BJCP Guidelines - pH

Why aren’t target mash and boil pH ranges included for each style in the BJCP guidelines?  (i.e. Too subjective, too much work to include, etc…)

That would be solid, so would not screwing up international styles.

For the same reason that other recipe specifics aren’t stated in the guidelines. For the beer drinker, its all about where the beer ended up, not how it got there.

I suppose one could argue that pH identifies a characteristic of the beer the same as the OG, FG, ABV, IBU, SRM and ingredients list.  Are these characteristics also not used by brewers?

Judges eval your beer, not its stats. I’m not aware of any hard and fast rules on pH for any beer. Some are better than others.

Edit - Other than the obvious 5.2-5.6 range that you’d use for most any beer. Past that, it’s preference.

The BJCP Guidelines are not a recipe guide.
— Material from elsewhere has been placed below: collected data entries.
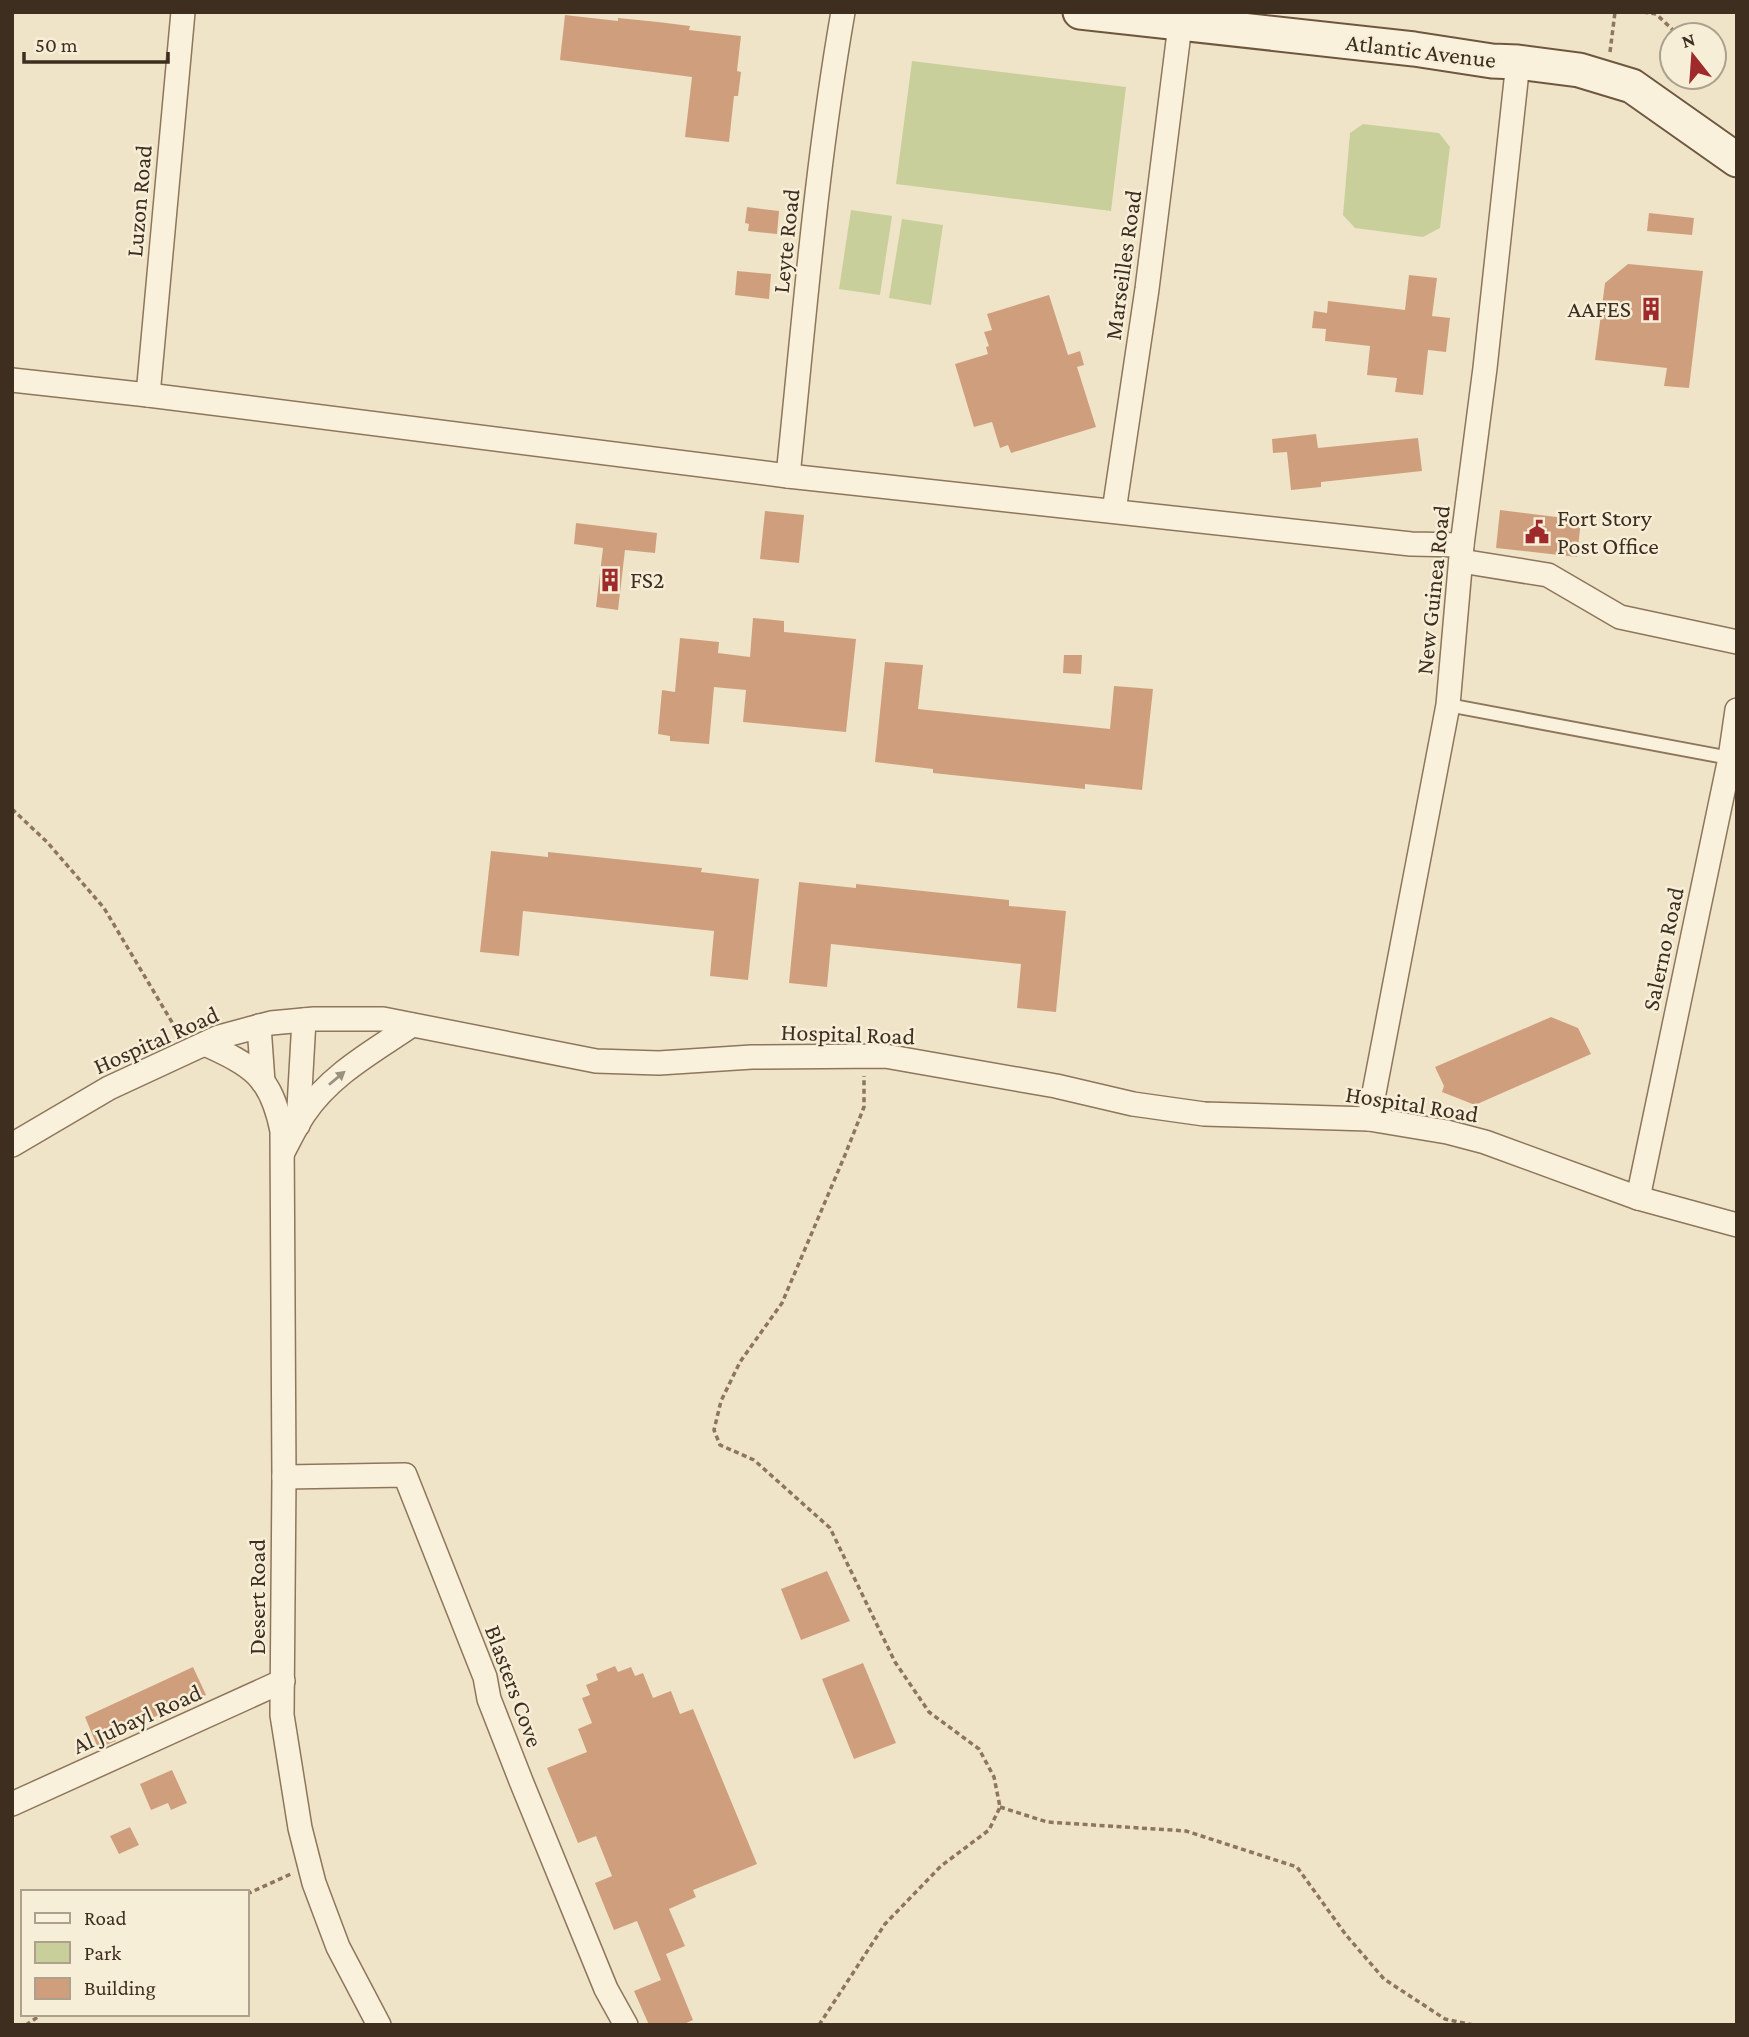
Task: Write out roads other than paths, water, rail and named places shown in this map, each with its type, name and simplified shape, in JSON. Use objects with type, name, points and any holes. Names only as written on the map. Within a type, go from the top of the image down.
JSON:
[{"type":"street","name":"Luzon Road","points":[[148,394],[183,12]]},
{"type":"street","name":"Leyte Road","points":[[788,476],[818,178],[831,76],[843,12]]},
{"type":"street","name":"Atlantic Avenue","points":[[1080,12],[1579,70],[1632,86],[1737,160]]},
{"type":"street","name":"Marseilles Road","points":[[1114,511],[1147,289],[1180,25]]},
{"type":"street","name":"New Guinea Road","points":[[1369,1119],[1448,705],[1461,553],[1485,369],[1518,62]]},
{"type":"street","points":[[12,380],[148,394],[788,476],[1410,544],[1461,553],[1548,575],[1620,617],[1737,642]]},
{"type":"street","name":"Salerno Road","points":[[1638,1198],[1730,758],[1737,710]]},
{"type":"street","name":"Hospital Road","points":[[12,1146],[108,1088],[219,1037],[259,1026],[304,1020],[383,1019],[596,1061],[659,1063],[752,1057],[885,1056],[1056,1086],[1133,1104],[1204,1114],[1369,1119],[1447,1132],[1485,1142],[1638,1198],[1737,1225]]},
{"type":"street","name":"Desert Road","points":[[298,1125],[304,1020]]},
{"type":"street","name":"Desert Road","points":[[283,1152],[305,1113],[327,1087],[360,1059],[412,1025]]},
{"type":"street","name":"Desert Road","points":[[259,1026],[263,1082]]},
{"type":"street","name":"Desert Road","points":[[197,1047],[241,1060],[263,1082],[277,1106],[283,1152],[282,1715],[300,1828],[309,1866],[338,1947],[379,2025]]},
{"type":"street","name":"Blasters Cove","points":[[284,1477],[405,1475],[485,1677],[489,1699],[521,1782],[606,1989],[626,2025]]},
{"type":"street","name":"Al Jubayl Road","points":[[12,1804],[283,1681]]},
{"type":"lane","points":[[1448,705],[1730,758]]},
{"type":"place","name":"AAFES","points":[[1651,309]]},
{"type":"place","name":"Fort Story Post Office","points":[[1537,532]]},
{"type":"place","name":"FS2","points":[[610,580]]}]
They are guidelines for judges at competition.

If someone feels strongly the guidelines should be revised in any way, they should write up those changes/styles in detail and send them to the Style Committee.

To be clear what I mean by that, if you were to send an email to the style committee and say, “please add mash pH to all the styles in the BJCP Guidelines” or “the International styles are wrong”, your email would probably get ignored.

The email should be style by style, here are the changes to that style. There are Word documents on the BJCP website where you could track changes.

It would also eliminate extract brewers

Perhaps one could argue that the BJCP guidelines are used by brewers and judges.

So you’re saying the ideal range would be the same for most beers (light, dark and in-between) so why bother including it?

Aren’t these guidelines where most brewers go to get parameters for the beers they brew such that they fit into a specific category?  Or do most brewers just make a beer and then decide which category to place it in?

Extract brewers don’t benefit by checking pH?

They can’t do anything about mash pH.

There are many unspecified parameters. Mash type, mash temperature, mash thickness, fermentation temperature, pitch rate, oxygenation levels, and so on. Those are for the Brewer to figure out for the beer on her/his system with the process used. pH is just another one that the Brewer has to figure out.

The guidelines describe the finished beer, not the process to get there.  The pH, indeed the entire recipe, can be whatever you want as long as the finished beer fits the guideline.

Ok, thanks guys.  I’ve always thought about it backwards where the BJCP guide was a recipe guide and a “beer judging” guide.

Perhaps they could adjust boil pH or does that pretty much fall into a standard range also.

I guess a more advanced extract brewer could, but that takes the simplicity out of extract brewing. IMO simplicity is the main benefit to extract brewing.

Yeah, it kinda happens automatically with extract, especially of you use distilled water.

Because judges don’t have pH meters at the table?  Sometimes I think including IBUs is a bit much since there is no way to measure that either.

Do judges actually use hydrometers or refractometers to check FG/ABV?

I know a lot of software uses BJCP guidelines to guide recipe making.